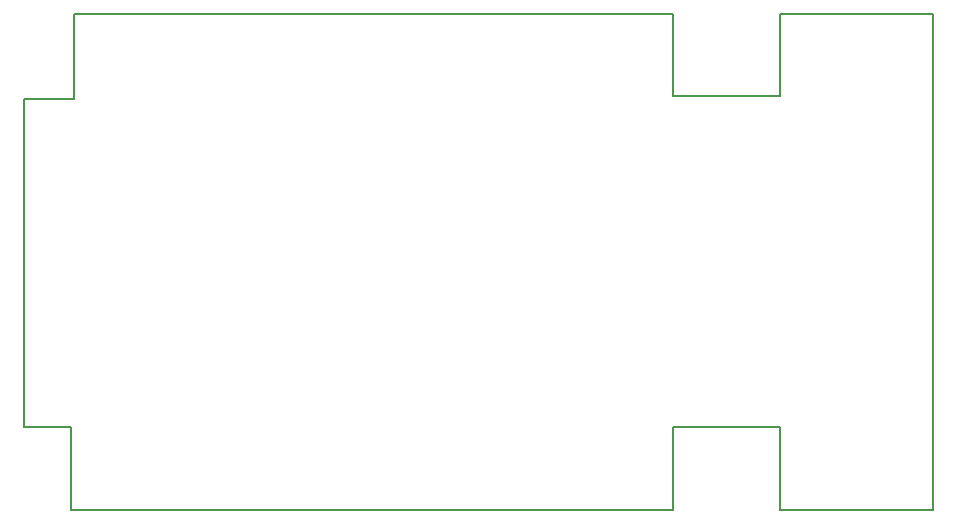
<source format=gbr>
G04 #@! TF.FileFunction,Profile,NP*
%FSLAX46Y46*%
G04 Gerber Fmt 4.6, Leading zero omitted, Abs format (unit mm)*
G04 Created by KiCad (PCBNEW 4.0.7-e2-6376~58~ubuntu16.04.1) date Sat Oct 21 11:32:06 2017*
%MOMM*%
%LPD*%
G01*
G04 APERTURE LIST*
%ADD10C,0.100000*%
%ADD11C,0.150000*%
G04 APERTURE END LIST*
D10*
D11*
X171000000Y-87000000D02*
X171000000Y-80000000D01*
X162000000Y-87000000D02*
X171000000Y-87000000D01*
X162000000Y-80000000D02*
X162000000Y-87000000D01*
X171000000Y-115000000D02*
X171000000Y-122000000D01*
X162000000Y-115000000D02*
X171000000Y-115000000D01*
X162000000Y-122000000D02*
X162000000Y-115000000D01*
X111000000Y-115000000D02*
X111000000Y-122000000D01*
X107000000Y-115000000D02*
X111000000Y-115000000D01*
X111300000Y-87200000D02*
X107000000Y-87200000D01*
X111300000Y-80000000D02*
X111300000Y-87200000D01*
X171000000Y-80000000D02*
X184000000Y-80000000D01*
X162000000Y-122000000D02*
X111000000Y-122000000D01*
X107000000Y-115000000D02*
X107000000Y-87200000D01*
X184000000Y-122000000D02*
X171000000Y-122000000D01*
X184000000Y-80000000D02*
X184000000Y-122000000D01*
X111300000Y-80000000D02*
X162000000Y-80000000D01*
M02*

</source>
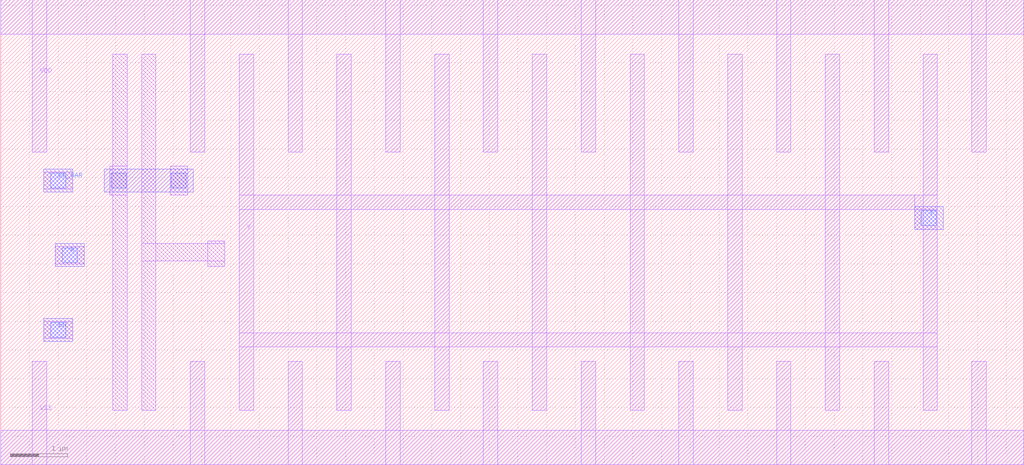
<source format=lef>
# Copyright 2022 Google LLC
# Licensed under the Apache License, Version 2.0 (the "License");
# you may not use this file except in compliance with the License.
# You may obtain a copy of the License at
#
#      http://www.apache.org/licenses/LICENSE-2.0
#
# Unless required by applicable law or agreed to in writing, software
# distributed under the License is distributed on an "AS IS" BASIS,
# WITHOUT WARRANTIES OR CONDITIONS OF ANY KIND, either express or implied.
# See the License for the specific language governing permissions and
# limitations under the License.
VERSION 5.7 ;
BUSBITCHARS "[]" ;
DIVIDERCHAR "/" ;

MACRO gf180mcu_osu_sc_gp12t3v3__tinv_16
  CLASS CORE ;
  ORIGIN 0 0 ;
  FOREIGN gf180mcu_osu_sc_gp12t3v3__tinv_16 0 0 ;
  SIZE 17.8 BY 8.1 ;
  SYMMETRY X Y ;
  SITE GF180_3p3_12t ;
  PIN VDD
    DIRECTION INOUT ;
    USE POWER ;
    SHAPE ABUTMENT ;
    PORT
      LAYER MET1 ;
        RECT 0 7.5 17.8 8.1 ;
        RECT 16.9 5.45 17.15 8.1 ;
        RECT 15.2 5.45 15.45 8.1 ;
        RECT 13.5 5.45 13.75 8.1 ;
        RECT 11.8 5.45 12.05 8.1 ;
        RECT 10.1 5.45 10.35 8.1 ;
        RECT 8.4 5.45 8.65 8.1 ;
        RECT 6.7 5.45 6.95 8.1 ;
        RECT 5 5.45 5.25 8.1 ;
        RECT 3.3 5.45 3.55 8.1 ;
        RECT 0.55 5.45 0.8 8.1 ;
    END
  END VDD
  PIN VSS
    DIRECTION INOUT ;
    USE GROUND ;
    PORT
      LAYER MET1 ;
        RECT 0 0 17.8 0.6 ;
        RECT 16.9 0 17.15 1.8 ;
        RECT 15.2 0 15.45 1.8 ;
        RECT 13.5 0 13.75 1.8 ;
        RECT 11.8 0 12.05 1.8 ;
        RECT 10.1 0 10.35 1.8 ;
        RECT 8.4 0 8.65 1.8 ;
        RECT 6.7 0 6.95 1.8 ;
        RECT 5 0 5.25 1.8 ;
        RECT 3.3 0 3.55 1.8 ;
        RECT 0.55 0 0.8 1.8 ;
    END
  END VSS
  PIN A
    DIRECTION INPUT ;
    USE SIGNAL ;
    PORT
      LAYER MET1 ;
        RECT 0.95 3.5 1.45 3.8 ;
      LAYER MET2 ;
        RECT 0.95 3.45 1.45 3.85 ;
      LAYER VIA12 ;
        RECT 1.07 3.52 1.33 3.78 ;
    END
  END A
  PIN EN
    DIRECTION INPUT ;
    USE SIGNAL ;
    PORT
      LAYER MET1 ;
        RECT 0.75 2.2 1.25 2.5 ;
      LAYER MET2 ;
        RECT 0.75 2.15 1.25 2.55 ;
      LAYER VIA12 ;
        RECT 0.87 2.22 1.13 2.48 ;
    END
  END EN
  PIN EN_BAR
    DIRECTION INPUT ;
    USE SIGNAL ;
    PORT
      LAYER MET1 ;
        RECT 0.75 4.8 1.25 5.1 ;
      LAYER MET2 ;
        RECT 0.75 4.75 1.25 5.15 ;
      LAYER VIA12 ;
        RECT 0.87 4.82 1.13 5.08 ;
    END
  END EN_BAR
  PIN Y
    DIRECTION OUTPUT ;
    USE SIGNAL ;
    PORT
      LAYER MET1 ;
        RECT 16.05 0.95 16.3 7.15 ;
        RECT 4.15 4.45 16.3 4.7 ;
        RECT 15.9 4.1 16.3 4.7 ;
        RECT 4.15 2.05 16.3 2.3 ;
        RECT 14.35 0.95 14.6 7.15 ;
        RECT 12.65 0.95 12.9 7.15 ;
        RECT 10.95 0.95 11.2 7.15 ;
        RECT 9.25 0.95 9.5 7.15 ;
        RECT 7.55 0.95 7.8 7.15 ;
        RECT 5.85 0.95 6.1 7.15 ;
        RECT 4.15 0.95 4.4 7.15 ;
      LAYER MET2 ;
        RECT 15.9 4.1 16.4 4.5 ;
      LAYER VIA12 ;
        RECT 16.02 4.17 16.28 4.43 ;
    END
  END Y
  OBS
    LAYER MET2 ;
      RECT 1.8 4.75 3.35 5.15 ;
    LAYER VIA12 ;
      RECT 2.97 4.82 3.23 5.08 ;
      RECT 1.92 4.82 2.18 5.08 ;
    LAYER MET1 ;
      RECT 2.45 0.95 2.7 7.15 ;
      RECT 3.6 3.45 3.9 3.9 ;
      RECT 2.45 3.55 3.9 3.85 ;
      RECT 1.95 0.95 2.2 7.15 ;
      RECT 1.9 4.7 2.2 5.2 ;
      RECT 2.95 4.7 3.25 5.2 ;
  END
END gf180mcu_osu_sc_gp12t3v3__tinv_16

</source>
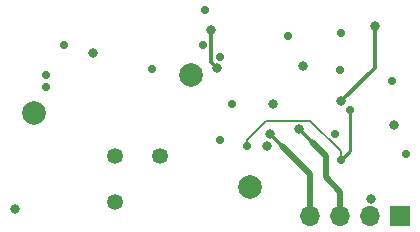
<source format=gbl>
G04 #@! TF.GenerationSoftware,KiCad,Pcbnew,7.0.10*
G04 #@! TF.CreationDate,2025-06-25T11:08:39-05:00*
G04 #@! TF.ProjectId,ppg-pcb-4-afe,7070672d-7063-4622-9d34-2d6166652e6b,0*
G04 #@! TF.SameCoordinates,Original*
G04 #@! TF.FileFunction,Copper,L4,Bot*
G04 #@! TF.FilePolarity,Positive*
%FSLAX46Y46*%
G04 Gerber Fmt 4.6, Leading zero omitted, Abs format (unit mm)*
G04 Created by KiCad (PCBNEW 7.0.10) date 2025-06-25 11:08:39*
%MOMM*%
%LPD*%
G01*
G04 APERTURE LIST*
G04 #@! TA.AperFunction,ComponentPad*
%ADD10R,1.700000X1.700000*%
G04 #@! TD*
G04 #@! TA.AperFunction,ComponentPad*
%ADD11O,1.700000X1.700000*%
G04 #@! TD*
G04 #@! TA.AperFunction,ComponentPad*
%ADD12C,2.000000*%
G04 #@! TD*
G04 #@! TA.AperFunction,ComponentPad*
%ADD13C,1.350000*%
G04 #@! TD*
G04 #@! TA.AperFunction,ViaPad*
%ADD14C,0.700000*%
G04 #@! TD*
G04 #@! TA.AperFunction,ViaPad*
%ADD15C,0.800000*%
G04 #@! TD*
G04 #@! TA.AperFunction,Conductor*
%ADD16C,0.250000*%
G04 #@! TD*
G04 #@! TA.AperFunction,Conductor*
%ADD17C,0.500000*%
G04 #@! TD*
G04 #@! TA.AperFunction,Conductor*
%ADD18C,0.300000*%
G04 #@! TD*
G04 #@! TA.AperFunction,Conductor*
%ADD19C,0.200000*%
G04 #@! TD*
G04 APERTURE END LIST*
D10*
X132000000Y-100500000D03*
D11*
X129460000Y-100500000D03*
X126920000Y-100500000D03*
X124380000Y-100500000D03*
D12*
X101000000Y-91750000D03*
X114250000Y-88500000D03*
X119250000Y-98000000D03*
D13*
X107819600Y-99250000D03*
X107819600Y-95389200D03*
X111680400Y-95389200D03*
D14*
X116750000Y-87000000D03*
X122500000Y-85250000D03*
X111000000Y-88000000D03*
X132500000Y-95250000D03*
X117750000Y-91000000D03*
X102000000Y-88500000D03*
X115500000Y-83000000D03*
X126875000Y-88125000D03*
X127000000Y-85000000D03*
X116750000Y-94000000D03*
X102000000Y-89500000D03*
X126500000Y-93500000D03*
X115250000Y-86000000D03*
X103500000Y-86000000D03*
X131250000Y-89000000D03*
D15*
X99350000Y-99900000D03*
X123400000Y-93085075D03*
X121000000Y-93500000D03*
X131500000Y-92725000D03*
X120750000Y-94500000D03*
X129500000Y-99000000D03*
X121250000Y-91000000D03*
X106000000Y-86637500D03*
X123750000Y-87750000D03*
X116449583Y-87901251D03*
X116000000Y-84750000D03*
D14*
X127000000Y-95750000D03*
X127750000Y-91500000D03*
X119000000Y-94500000D03*
D15*
X127000000Y-90750000D03*
X129825000Y-84350000D03*
D16*
X123400000Y-93085075D02*
X124500000Y-94185075D01*
D17*
X126920000Y-98420000D02*
X126920000Y-100500000D01*
X125670000Y-95355075D02*
X125670000Y-97170000D01*
X125670000Y-97170000D02*
X126920000Y-98420000D01*
X124500000Y-94185075D02*
X125670000Y-95355075D01*
D16*
X121000000Y-93500000D02*
X122000000Y-94500000D01*
D17*
X124380000Y-96880000D02*
X124380000Y-100500000D01*
X122000000Y-94500000D02*
X124380000Y-96880000D01*
D18*
X116000000Y-87451668D02*
X116449583Y-87901251D01*
X116000000Y-84750000D02*
X116000000Y-87451668D01*
D16*
X127750000Y-95000000D02*
X127000000Y-95750000D01*
D19*
X119000000Y-94500000D02*
X119000000Y-94000000D01*
X127000000Y-95000000D02*
X127000000Y-95750000D01*
D16*
X127750000Y-91500000D02*
X127750000Y-95000000D01*
D19*
X124385075Y-92385075D02*
X127000000Y-95000000D01*
X120614925Y-92385075D02*
X124385075Y-92385075D01*
X119000000Y-94000000D02*
X120614925Y-92385075D01*
D18*
X129825000Y-84350000D02*
X129825000Y-87925000D01*
X129825000Y-87925000D02*
X127000000Y-90750000D01*
M02*

</source>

• • • • •

Considering only the material above, set down every line from the one with "X162000000Y-80000000D02*" to the one with "X171000000Y-80000000D02*", inclusive, exactly as written.

X162000000Y-80000000D02*
X162000000Y-87000000D01*
X171000000Y-115000000D02*
X171000000Y-122000000D01*
X162000000Y-115000000D02*
X171000000Y-115000000D01*
X162000000Y-122000000D02*
X162000000Y-115000000D01*
X111000000Y-115000000D02*
X111000000Y-122000000D01*
X107000000Y-115000000D02*
X111000000Y-115000000D01*
X111300000Y-87200000D02*
X107000000Y-87200000D01*
X111300000Y-80000000D02*
X111300000Y-87200000D01*
X171000000Y-80000000D02*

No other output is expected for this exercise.